INSTRUCTIONS TO FOLLOW -
Give back the full listing exactly, setting the pictures aside.

[PROVIDED DATA — start]

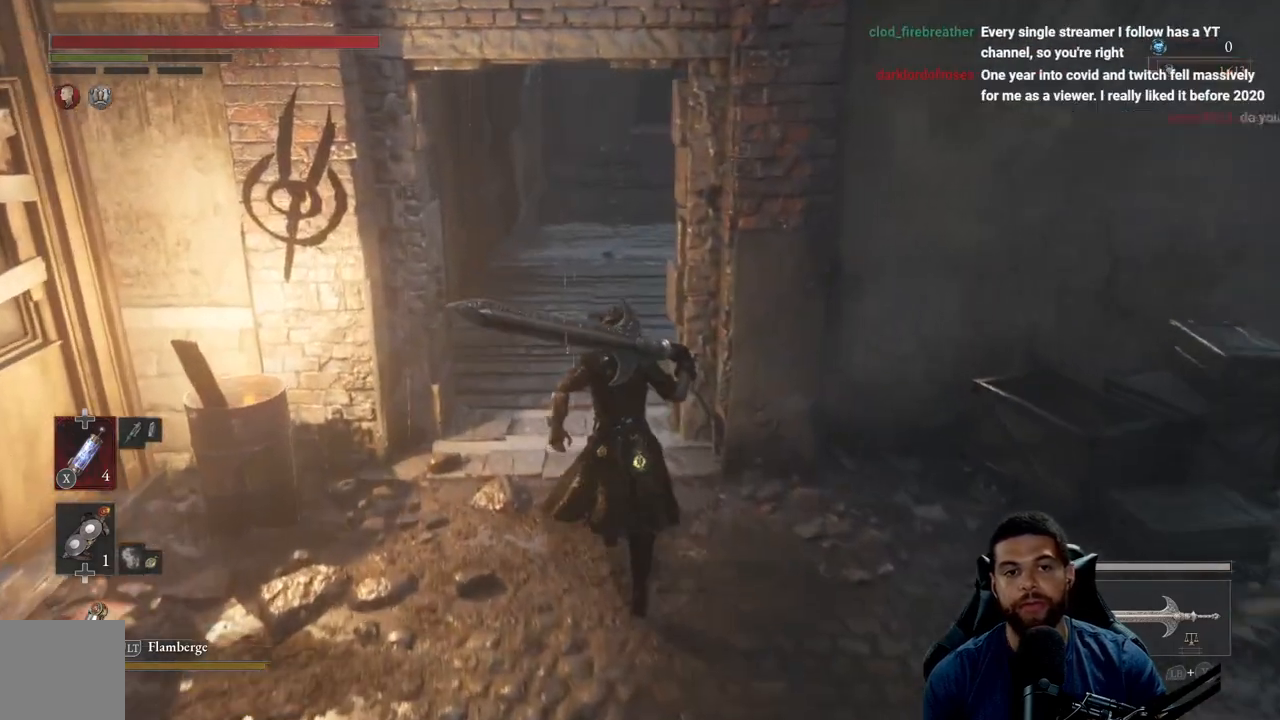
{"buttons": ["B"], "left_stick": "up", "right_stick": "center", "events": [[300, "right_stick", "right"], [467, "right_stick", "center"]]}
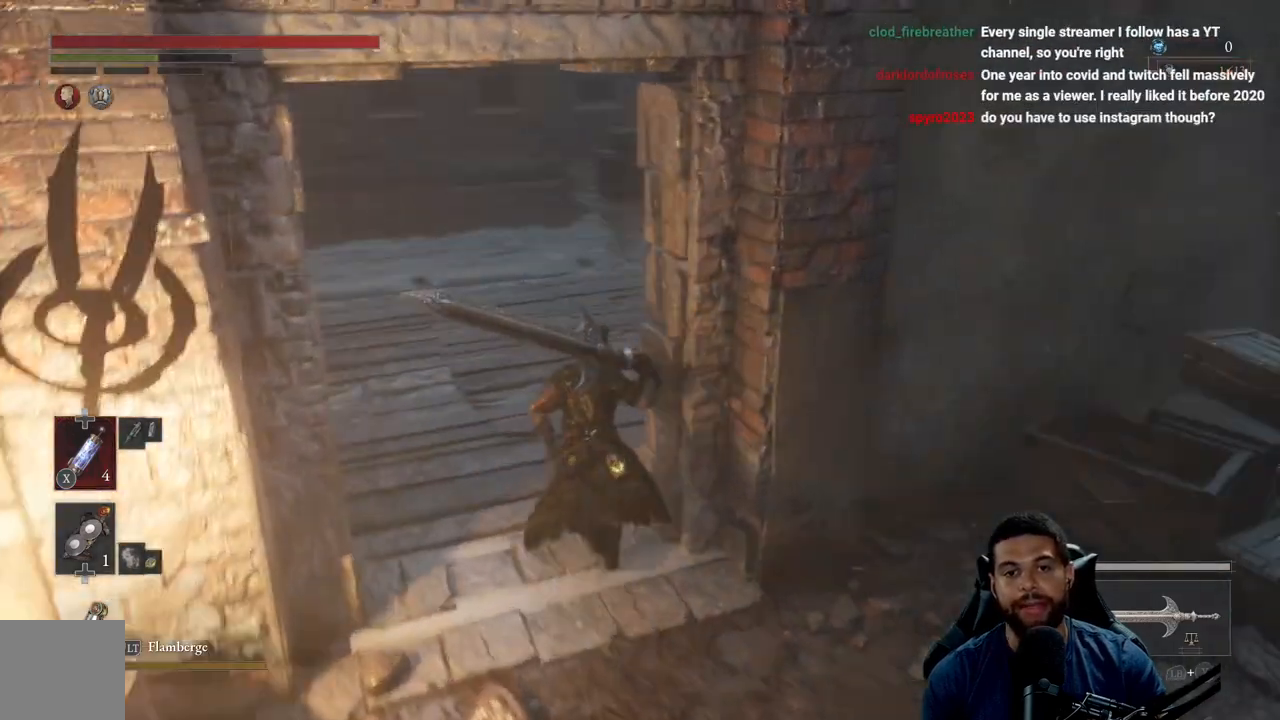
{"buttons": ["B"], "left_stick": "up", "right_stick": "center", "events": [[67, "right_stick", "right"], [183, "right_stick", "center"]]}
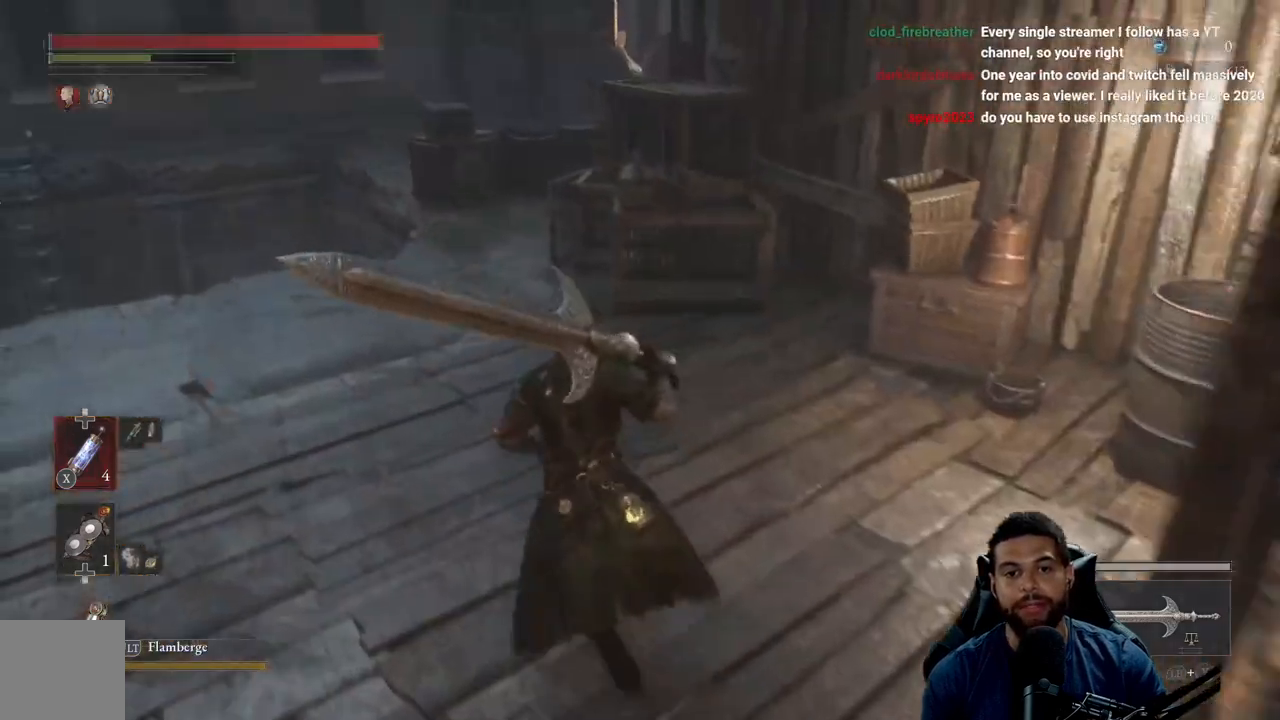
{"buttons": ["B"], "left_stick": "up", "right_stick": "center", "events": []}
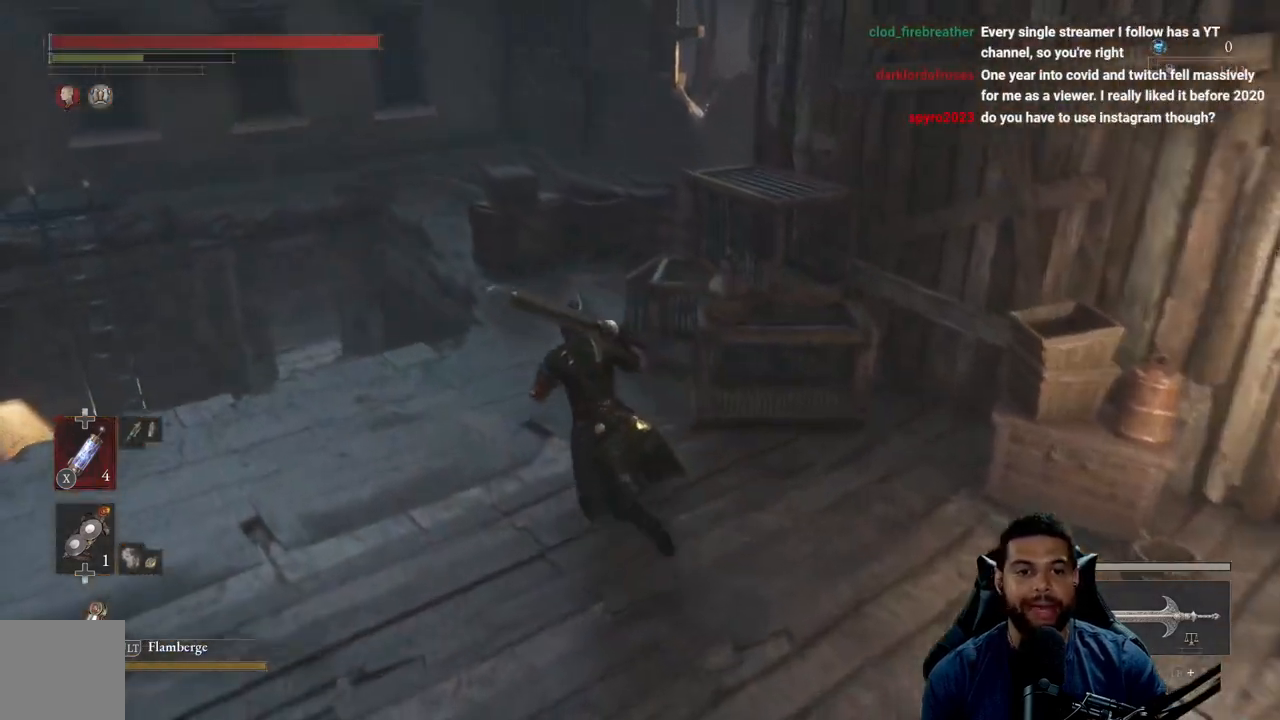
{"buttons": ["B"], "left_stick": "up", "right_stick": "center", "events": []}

[PROVIDED DATA — finish]

OUTPUT FOR THIS TASK -
{"buttons": ["B"], "left_stick": "up", "right_stick": "center", "events": [[300, "right_stick", "right"], [467, "right_stick", "center"]]}
{"buttons": ["B"], "left_stick": "up", "right_stick": "center", "events": [[67, "right_stick", "right"], [183, "right_stick", "center"]]}
{"buttons": ["B"], "left_stick": "up", "right_stick": "center", "events": []}
{"buttons": ["B"], "left_stick": "up", "right_stick": "center", "events": []}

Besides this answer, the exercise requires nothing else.